Eve is actually quite a sympathetic character and her rigid Catholicism creeps up on us. Thea is the ‘jungfrau’ of the title, virginal and childish (Cusack makes too much of the Swiss mountain of the same name, having Eve come up with a clumsy metaphor about a lover taking the trouble to ‘climb’ Marc only to find other men had been up before him on the funicular railway).

A lot of the early part of the book is setting up discussions about relationships. Each of the women take their job seriously but what they are talking about and thinking about here is their relationships with men. Eve, who works in a maternity ward, has opinions very similar to Miles Franklin’s (and Cusack’s next novel was written jointly with Franklin) – that chastity is to be valued and that the consequence of marriage is endless child bearing.

Thea has chaste little meetings with her professor in the grounds of the uni and is consumed by her growing infatuation. Marc meets an Antarctic explorer at a party, becomes close to him, and says she will sleep with him before his upcoming two year expedition, but, only if he has complete faith in his ability to trust her –

“There’s only one worthwhile relationship as far as I’m concerned, and that’s the chosen companionship of two perfectly free people. We’d never have that till you had faith – in both of us.”

Eve goes from an exhausting shift on the wards to mass and reflects on chastity (to contrast with what follows). Thea has one perfect night with the professor. Marc has dinner with her explorer. We’re at the halfway point, and the novel is about to change direction.

Thea drops round to Eve’s to ask for help, she’s pregnant. Eve is devastated, spends a sleepless 24 hours crying at Thea’s loss, and planning how to help her have the baby. They meet. Thea is incredulous. The help she wants is an abortion, which Eve is morally unable to perform.

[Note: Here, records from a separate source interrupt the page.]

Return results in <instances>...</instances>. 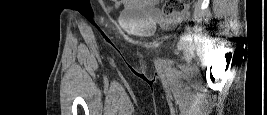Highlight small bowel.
<instances>
[{
	"label": "small bowel",
	"mask_w": 267,
	"mask_h": 115,
	"mask_svg": "<svg viewBox=\"0 0 267 115\" xmlns=\"http://www.w3.org/2000/svg\"><path fill=\"white\" fill-rule=\"evenodd\" d=\"M158 0H127L125 4L128 8L146 10L152 17L161 18L159 9L157 8ZM182 13L175 15V19H179Z\"/></svg>",
	"instance_id": "small-bowel-1"
}]
</instances>
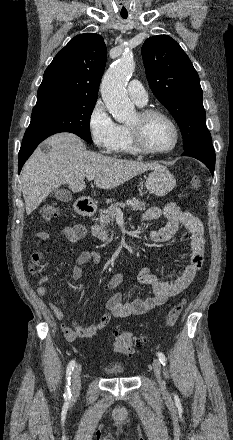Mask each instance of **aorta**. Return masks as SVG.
<instances>
[{"instance_id":"1","label":"aorta","mask_w":233,"mask_h":440,"mask_svg":"<svg viewBox=\"0 0 233 440\" xmlns=\"http://www.w3.org/2000/svg\"><path fill=\"white\" fill-rule=\"evenodd\" d=\"M133 70L132 54L126 53L106 71L102 79V99L109 113L119 123L128 122L135 115L134 105L130 102L125 88Z\"/></svg>"}]
</instances>
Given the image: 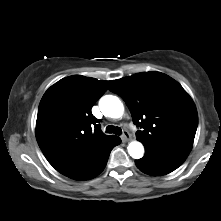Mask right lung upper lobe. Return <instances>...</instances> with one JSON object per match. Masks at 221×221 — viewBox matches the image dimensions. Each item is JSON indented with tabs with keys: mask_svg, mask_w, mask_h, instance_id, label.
<instances>
[{
	"mask_svg": "<svg viewBox=\"0 0 221 221\" xmlns=\"http://www.w3.org/2000/svg\"><path fill=\"white\" fill-rule=\"evenodd\" d=\"M111 83L74 75L61 79L43 95L36 138L56 170L87 160L117 137L105 135L91 113Z\"/></svg>",
	"mask_w": 221,
	"mask_h": 221,
	"instance_id": "1",
	"label": "right lung upper lobe"
}]
</instances>
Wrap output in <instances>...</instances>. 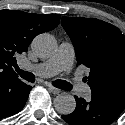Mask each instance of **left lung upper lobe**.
Returning <instances> with one entry per match:
<instances>
[{
    "label": "left lung upper lobe",
    "mask_w": 125,
    "mask_h": 125,
    "mask_svg": "<svg viewBox=\"0 0 125 125\" xmlns=\"http://www.w3.org/2000/svg\"><path fill=\"white\" fill-rule=\"evenodd\" d=\"M61 25L75 48L78 65L90 68L85 80L92 94L125 97V36L98 19L62 17Z\"/></svg>",
    "instance_id": "1"
}]
</instances>
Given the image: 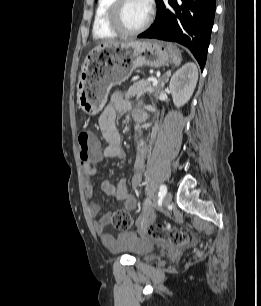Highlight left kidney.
Returning a JSON list of instances; mask_svg holds the SVG:
<instances>
[{"label": "left kidney", "mask_w": 261, "mask_h": 306, "mask_svg": "<svg viewBox=\"0 0 261 306\" xmlns=\"http://www.w3.org/2000/svg\"><path fill=\"white\" fill-rule=\"evenodd\" d=\"M198 80L196 64L189 62L178 69L171 77L169 89L176 107L183 106L191 98Z\"/></svg>", "instance_id": "1"}]
</instances>
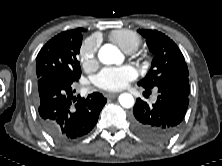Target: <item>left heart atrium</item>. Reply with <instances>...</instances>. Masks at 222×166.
<instances>
[{
  "mask_svg": "<svg viewBox=\"0 0 222 166\" xmlns=\"http://www.w3.org/2000/svg\"><path fill=\"white\" fill-rule=\"evenodd\" d=\"M136 70L129 65L107 67L101 70L93 79L94 84L107 91H119L136 79Z\"/></svg>",
  "mask_w": 222,
  "mask_h": 166,
  "instance_id": "39dd6f15",
  "label": "left heart atrium"
}]
</instances>
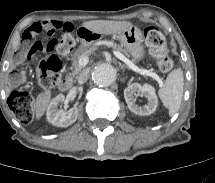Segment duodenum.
Segmentation results:
<instances>
[{
    "mask_svg": "<svg viewBox=\"0 0 215 183\" xmlns=\"http://www.w3.org/2000/svg\"><path fill=\"white\" fill-rule=\"evenodd\" d=\"M72 80L70 78L64 79L59 83V89L61 91H67L72 87Z\"/></svg>",
    "mask_w": 215,
    "mask_h": 183,
    "instance_id": "1",
    "label": "duodenum"
}]
</instances>
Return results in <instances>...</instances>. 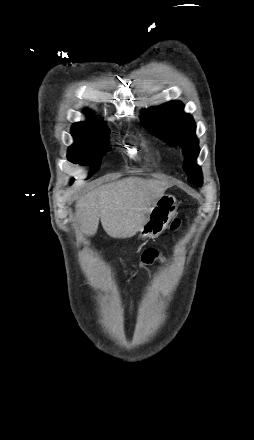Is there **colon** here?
<instances>
[{
    "label": "colon",
    "instance_id": "colon-1",
    "mask_svg": "<svg viewBox=\"0 0 254 440\" xmlns=\"http://www.w3.org/2000/svg\"><path fill=\"white\" fill-rule=\"evenodd\" d=\"M180 225L179 220H175L171 228L172 230H176ZM161 259L160 252L155 248H147L142 252L141 255V266H148L151 265Z\"/></svg>",
    "mask_w": 254,
    "mask_h": 440
}]
</instances>
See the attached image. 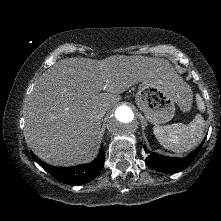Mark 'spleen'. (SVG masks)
Instances as JSON below:
<instances>
[{"mask_svg":"<svg viewBox=\"0 0 221 221\" xmlns=\"http://www.w3.org/2000/svg\"><path fill=\"white\" fill-rule=\"evenodd\" d=\"M190 93V87L187 86ZM192 97V95H191ZM199 110L204 109V102L200 96H196ZM205 127V121L200 114L189 124L174 123L167 126L155 125L153 133L159 143L166 149L177 153L190 151L200 142Z\"/></svg>","mask_w":221,"mask_h":221,"instance_id":"1","label":"spleen"}]
</instances>
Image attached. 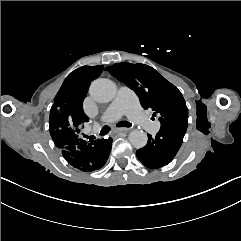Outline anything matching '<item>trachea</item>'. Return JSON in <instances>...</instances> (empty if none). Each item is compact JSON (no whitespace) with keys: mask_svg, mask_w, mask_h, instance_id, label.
<instances>
[{"mask_svg":"<svg viewBox=\"0 0 241 241\" xmlns=\"http://www.w3.org/2000/svg\"><path fill=\"white\" fill-rule=\"evenodd\" d=\"M117 127H130L131 124L127 121H121L116 123ZM111 130V127L108 125L103 126V128L100 131L101 135H106L108 132ZM86 138H89L90 140H93L95 137L94 136H85Z\"/></svg>","mask_w":241,"mask_h":241,"instance_id":"3493384b","label":"trachea"}]
</instances>
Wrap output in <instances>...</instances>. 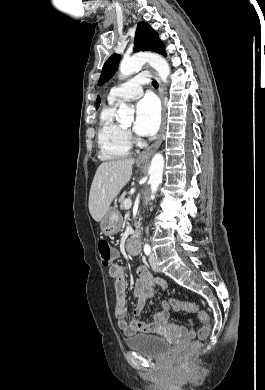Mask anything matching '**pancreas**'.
Wrapping results in <instances>:
<instances>
[{
    "label": "pancreas",
    "instance_id": "pancreas-1",
    "mask_svg": "<svg viewBox=\"0 0 265 390\" xmlns=\"http://www.w3.org/2000/svg\"><path fill=\"white\" fill-rule=\"evenodd\" d=\"M126 200V197H125V194H123L120 199H119V203H120V207L121 209H124V201Z\"/></svg>",
    "mask_w": 265,
    "mask_h": 390
}]
</instances>
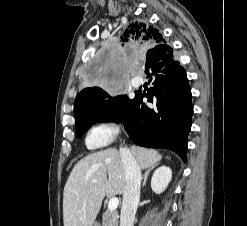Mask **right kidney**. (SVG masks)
<instances>
[{"label": "right kidney", "mask_w": 247, "mask_h": 226, "mask_svg": "<svg viewBox=\"0 0 247 226\" xmlns=\"http://www.w3.org/2000/svg\"><path fill=\"white\" fill-rule=\"evenodd\" d=\"M172 178V171L169 167L161 166L155 170L151 179V188L156 194L162 193Z\"/></svg>", "instance_id": "ca27d5eb"}]
</instances>
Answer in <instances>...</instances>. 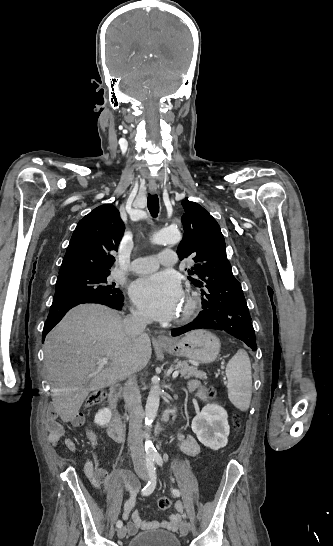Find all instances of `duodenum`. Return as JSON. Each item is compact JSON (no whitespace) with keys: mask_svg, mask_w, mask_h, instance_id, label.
I'll list each match as a JSON object with an SVG mask.
<instances>
[{"mask_svg":"<svg viewBox=\"0 0 333 546\" xmlns=\"http://www.w3.org/2000/svg\"><path fill=\"white\" fill-rule=\"evenodd\" d=\"M121 394L120 386H113L110 388L108 400L109 410L111 412V418L108 423V431L112 439L117 442H123L125 440V424L117 411V403Z\"/></svg>","mask_w":333,"mask_h":546,"instance_id":"410a0bca","label":"duodenum"}]
</instances>
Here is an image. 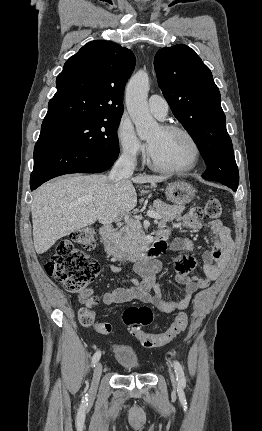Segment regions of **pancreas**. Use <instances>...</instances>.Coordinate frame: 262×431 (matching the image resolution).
<instances>
[{"label": "pancreas", "mask_w": 262, "mask_h": 431, "mask_svg": "<svg viewBox=\"0 0 262 431\" xmlns=\"http://www.w3.org/2000/svg\"><path fill=\"white\" fill-rule=\"evenodd\" d=\"M160 216L161 225L174 220L180 215L185 207L169 205L161 200H155L150 206ZM144 231L138 220L130 219L126 221V226L122 227L115 235V245L119 252L124 254H135L140 252L145 246Z\"/></svg>", "instance_id": "1"}]
</instances>
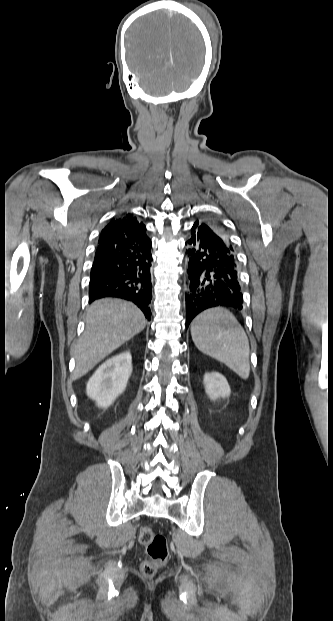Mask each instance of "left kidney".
I'll list each match as a JSON object with an SVG mask.
<instances>
[{"label": "left kidney", "instance_id": "left-kidney-1", "mask_svg": "<svg viewBox=\"0 0 333 621\" xmlns=\"http://www.w3.org/2000/svg\"><path fill=\"white\" fill-rule=\"evenodd\" d=\"M204 386L211 400L228 398L231 394V389L226 378L217 372L206 373L204 375Z\"/></svg>", "mask_w": 333, "mask_h": 621}]
</instances>
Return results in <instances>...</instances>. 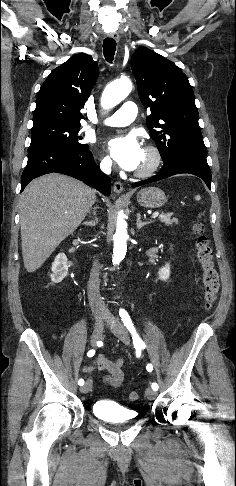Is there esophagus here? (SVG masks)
Here are the masks:
<instances>
[{
	"mask_svg": "<svg viewBox=\"0 0 236 486\" xmlns=\"http://www.w3.org/2000/svg\"><path fill=\"white\" fill-rule=\"evenodd\" d=\"M109 36L111 38H113L116 42H119V40H120L119 34L116 33V32L115 33H111ZM113 190H114V192L116 194H121L123 192V185H122V183L119 182V181H116L114 183Z\"/></svg>",
	"mask_w": 236,
	"mask_h": 486,
	"instance_id": "34e87169",
	"label": "esophagus"
}]
</instances>
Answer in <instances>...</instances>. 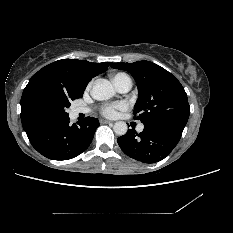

Thea drifts, for weeks it seems, then goes to Marc who arranges for her to see an abortionist, but she loses her nerve at the last minute and runs out of his office. Jungfrau is apparently “the first psychological exploration of women’s sexuality and aspirations” in Australian fiction, and the remainder of the novel deals mostly with Thea’s internal monologue.

A decade later Cusack gave up modernism for social realism, writing with Florence James the gritty war-time (WWII) story of women working and quite actively sleeping with one or more men, Come in Spinner. In that novel, and in a number of others of that time, there is a “backyard” abortion which ends in the death of the pregnant woman.

So does Cusack answer the question I ascribed to her at the beginning? I think she does, partly anyway. Single women clearly should work. But. They also are driven to pair bond, and that means marriage, eventually.

 

Dymphna Cusack, Jungfrau, first pub. 1936 (in the Bulletin), Penguin Australian Women’s Library, Melbourne 1989. Introduction by Florence James. The cover painting is by Grace Cossington-Smith, “Interior with Blue Painting”, 1956.